The Anna Akhmatova Museum at Fountain House, St. Philaret’s Institute and the Transfiguration Brotherhood, with the support of the Russian Student Christian Movement (France) and the St. Petersburg Committee for Culture, wish to announce the presentation of an exhibition on the occasion of the 125th anniversary of the birth of Mother Maria (Skobtsova) (Elizaveta Kuzmina-Karavayeva). The exhibition has been called “I Am a Message unto You”.

The opening ceremony for the exhibition will be held on the 15th of June, at 5:00pm.

The exhibition will be showing drawings, books, archival materials and pieces of embroidery from the collections of the Anna Akhmatova Museum, the State Russian Museum and private collections in both Russia and France.

SFI lecturers Lidia Kroshkina and Yulia Balakshina came up with the concept for the exhibition. The Akhmatova Museum wishes to express thanks for assistance in making the idea a reality to: Tatiana Viktorova, Kirill, Elizaveta and Peter Sollogub, Elena Klepinina-Arzhakovskaya, Fr. Nikolay Chernokrak, Mother Anastasia, Superior of the Monastery of the Sign in Massif Central (France), Fr. Georgy Kochetkov, Natalia Solomatina, Alexander Burov, Svetlana Chukavina, Olga Filippova, Maria Patrusheva, Vladimir and Maria Lavrenovs, and Vadim Kustov.

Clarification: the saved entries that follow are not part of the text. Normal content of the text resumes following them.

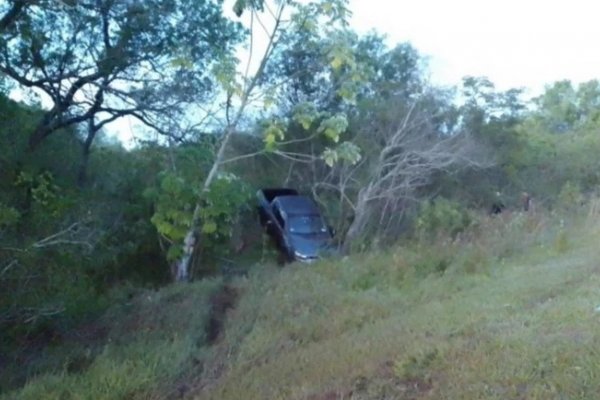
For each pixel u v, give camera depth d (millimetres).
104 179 16188
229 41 16344
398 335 7453
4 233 9070
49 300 9719
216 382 7535
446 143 20516
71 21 14406
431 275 11852
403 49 23750
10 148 11711
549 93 40656
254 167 20297
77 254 10789
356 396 5852
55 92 15000
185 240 14422
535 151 26953
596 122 36281
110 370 7840
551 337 6078
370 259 13664
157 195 14133
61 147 15414
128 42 15328
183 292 12242
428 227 17031
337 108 19953
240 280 13266
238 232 17781
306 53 17875
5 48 13172
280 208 18953
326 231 18656
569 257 11227
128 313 11148
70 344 9805
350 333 8500
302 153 19000
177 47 15492
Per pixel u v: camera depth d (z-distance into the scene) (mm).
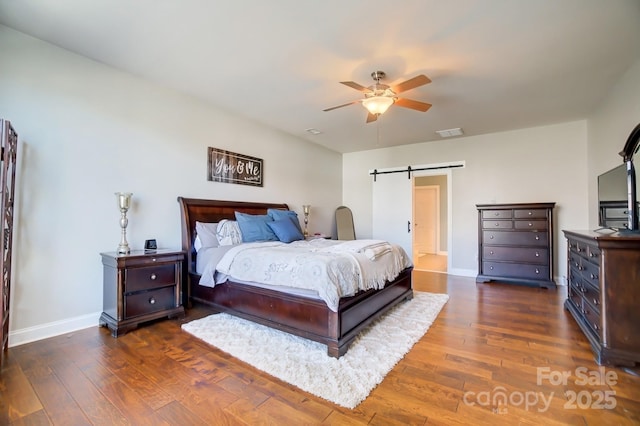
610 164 3443
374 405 1642
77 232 2693
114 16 2180
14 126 2361
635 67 2754
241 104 3861
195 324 2801
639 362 1993
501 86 3258
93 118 2807
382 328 2744
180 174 3537
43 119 2506
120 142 2998
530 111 4055
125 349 2297
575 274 2959
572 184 4547
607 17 2123
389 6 2037
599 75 3000
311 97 3615
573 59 2695
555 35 2342
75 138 2691
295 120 4480
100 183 2848
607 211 3061
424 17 2146
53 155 2559
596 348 2162
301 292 2410
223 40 2467
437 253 8445
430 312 3203
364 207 6535
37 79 2475
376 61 2756
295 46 2541
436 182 8484
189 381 1864
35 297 2453
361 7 2053
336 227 6434
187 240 3424
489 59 2701
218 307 3053
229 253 2996
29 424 1480
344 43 2484
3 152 1872
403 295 3539
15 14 2162
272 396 1720
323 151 6156
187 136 3607
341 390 1764
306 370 1992
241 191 4316
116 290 2566
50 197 2537
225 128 4074
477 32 2311
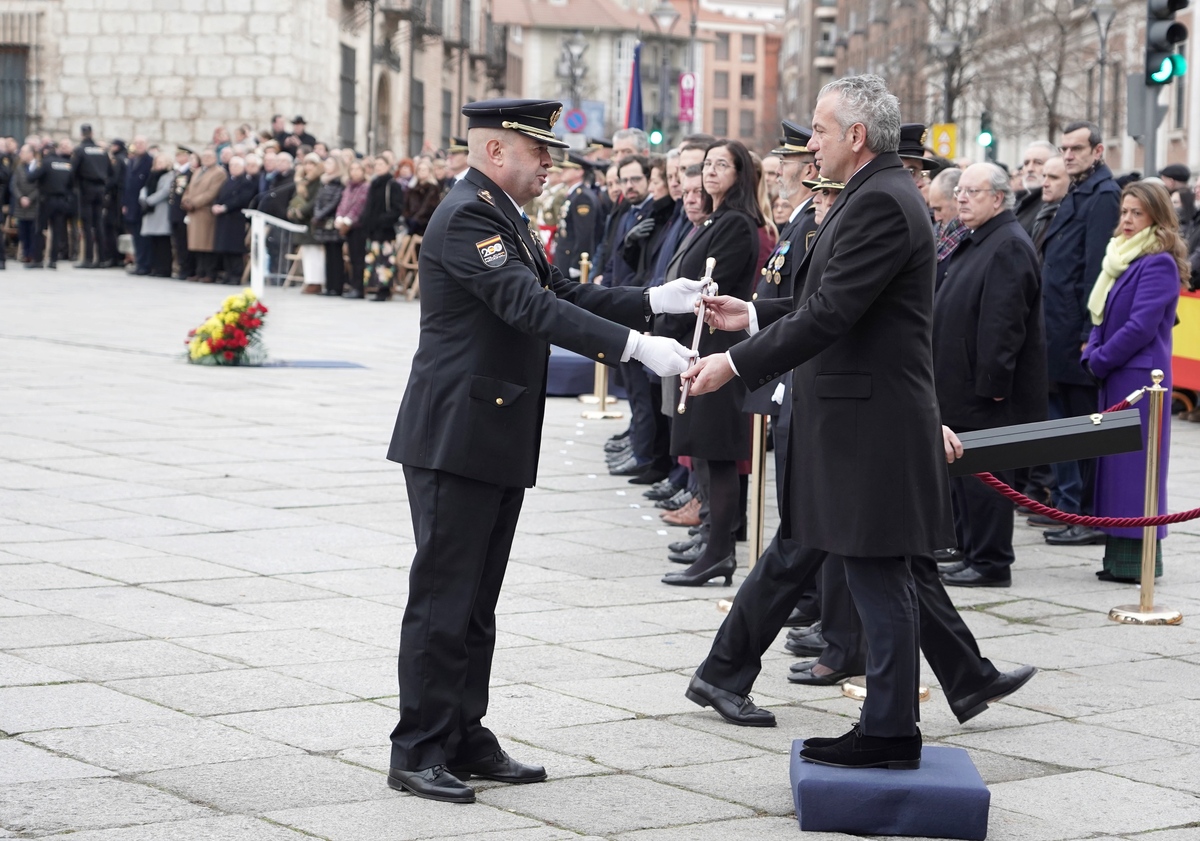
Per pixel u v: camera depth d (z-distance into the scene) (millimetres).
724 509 7094
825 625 5738
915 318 4398
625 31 105062
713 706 5188
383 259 23578
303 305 22391
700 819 4254
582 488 9586
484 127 4535
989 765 4855
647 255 9688
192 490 8844
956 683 5152
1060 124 31094
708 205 7371
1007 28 32188
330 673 5465
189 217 25156
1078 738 5133
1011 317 7320
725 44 140875
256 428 11188
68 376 13578
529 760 4723
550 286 4855
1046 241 9078
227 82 31359
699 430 6973
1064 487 8758
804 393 4531
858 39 74188
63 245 29281
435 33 41969
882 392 4379
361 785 4398
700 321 4863
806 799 4191
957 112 35688
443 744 4422
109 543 7441
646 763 4734
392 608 6414
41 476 9070
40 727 4766
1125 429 5371
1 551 7191
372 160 24000
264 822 4059
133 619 6090
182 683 5281
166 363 14883
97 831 3938
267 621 6145
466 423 4418
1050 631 6590
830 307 4266
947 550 4508
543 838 4043
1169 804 4484
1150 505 6781
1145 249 7676
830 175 4488
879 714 4348
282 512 8336
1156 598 7223
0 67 31953
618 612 6598
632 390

Overall exhibition design was provided by the Laika creative agency.

During the course of the exhibition, on 15-16 June, an international conference entitled “We All Stand at a New Threshold: the Creativity in Freedom of Mother Maria (Skobtsova)” will be held at the Anna Akhmatova museum at 53 Liteyny Prospect, (under the arch).

The Museum is open Tuesday through Sunday, with the exception of Wednesday, from 10:30am to 6:30pm.

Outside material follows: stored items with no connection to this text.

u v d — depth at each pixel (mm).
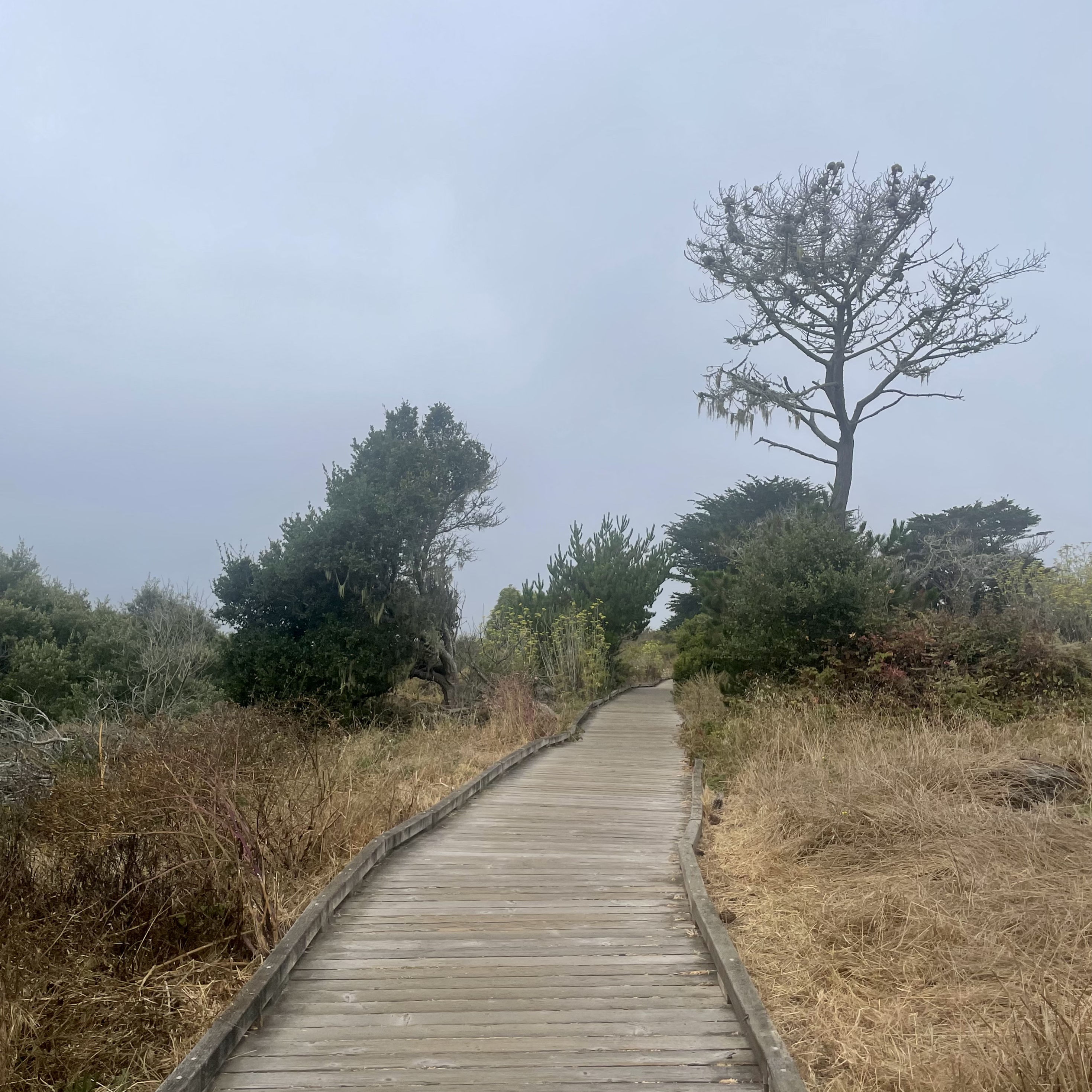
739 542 21531
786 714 11602
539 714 16391
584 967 4906
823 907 5590
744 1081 3648
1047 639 13312
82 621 23125
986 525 33812
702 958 5039
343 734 14992
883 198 22562
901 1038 4023
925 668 12906
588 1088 3590
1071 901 5289
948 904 5422
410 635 18391
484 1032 4098
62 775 9172
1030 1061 3480
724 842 7633
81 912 5523
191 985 4879
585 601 25766
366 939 5352
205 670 21969
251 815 6566
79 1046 4328
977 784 7855
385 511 17922
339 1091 3576
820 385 24000
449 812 9125
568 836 8117
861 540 16062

Wednesday opening hours are from 12:00am to 8:00pm.

The ticket office closes one hour before museum closing time.

Mondays the museum is closed.

Museum telephone numbers: +7 812 272-22-11, +7 812 579-72-39

Relevant websites can be found at akhmatova.spb.ru and mtfd.ru

The name of Mother Maria (Skobtsova) (1891-1945) – who was a thinker, poet, artist, and theologian – is associated with the Silver Age of Russian culture, and especially with Alexander Blok, Anna Akhmatova, Alexey Tolstoy, 20th century Russian religious philosophy, and the new direction in the Orthodox Church of that time. The sheer scale of Mother Maria’s personality, as she sought answers to the challenges of the ‘disastrous era,’ her Renaissance giftedness, her bright life and martyrdom – none of these fit neatly into either traditional biographies or hagiographical accounts.

The exhibition which will be presented at the Anna Akhmatova Museum does not seek to be a chronological representation of Mother Maria’s life. Rather, through visual images, textual quotes, original items and video footage, the exhibition seeks to recreate Mother Maria’s ‘personal space’ – the space of the ‘new soul’ of the 20th century (Nikolay Berdyayev), who within herself encompasses the Russian Renaissance, revolutionary elements, profound and working faith, creation in freedom and a new type of holiness.

“There are two ways to live: one is to walk – legally and respectably – upon the day land –measuring, weighing one decision against another, and having foresight. But one can also walk upon the water, though for this one must not measure and foresee, but only have faith, at all times. A moment of unbelief starts one sinking.” Mother Maria’s life, service and work might be called ‘walking on water’.

Many of the items which will be on show are being exhibited for the first time, including: graphics from the 1910s from the collections of the State Russian Museum and the Anna Akhmatova Museum, original copies of poems, letters, and unique pieces of embroidery from private collections in France. These include a famous embroidered icon of The Last Supper (for placing over the Royal Doors) which Mother Maria made in Paris in anticipation of the global catastrophe to come.